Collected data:
*** Begin section ***

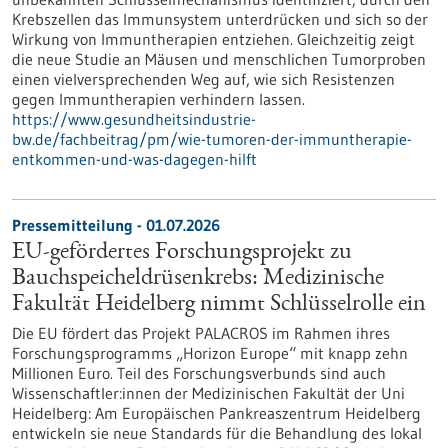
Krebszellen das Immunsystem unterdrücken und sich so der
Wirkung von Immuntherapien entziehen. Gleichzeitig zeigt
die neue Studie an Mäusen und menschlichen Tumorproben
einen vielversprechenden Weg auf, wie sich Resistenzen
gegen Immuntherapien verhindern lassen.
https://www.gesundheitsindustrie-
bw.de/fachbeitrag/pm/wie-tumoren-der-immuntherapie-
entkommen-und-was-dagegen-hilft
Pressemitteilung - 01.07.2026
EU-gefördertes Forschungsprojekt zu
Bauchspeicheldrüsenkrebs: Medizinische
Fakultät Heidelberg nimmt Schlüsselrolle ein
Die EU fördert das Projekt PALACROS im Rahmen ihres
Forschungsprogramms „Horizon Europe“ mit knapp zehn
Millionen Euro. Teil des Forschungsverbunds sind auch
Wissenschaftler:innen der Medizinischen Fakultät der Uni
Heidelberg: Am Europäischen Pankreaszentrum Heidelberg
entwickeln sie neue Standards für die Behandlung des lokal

*** End section ***

Assignment: Please extract exactly, and only, the lines from the line containing "Pressemitteilung - 01.07.2026" through the last line of the records.

Response area:
Pressemitteilung - 01.07.2026
EU-gefördertes Forschungsprojekt zu
Bauchspeicheldrüsenkrebs: Medizinische
Fakultät Heidelberg nimmt Schlüsselrolle ein
Die EU fördert das Projekt PALACROS im Rahmen ihres
Forschungsprogramms „Horizon Europe“ mit knapp zehn
Millionen Euro. Teil des Forschungsverbunds sind auch
Wissenschaftler:innen der Medizinischen Fakultät der Uni
Heidelberg: Am Europäischen Pankreaszentrum Heidelberg
entwickeln sie neue Standards für die Behandlung des lokal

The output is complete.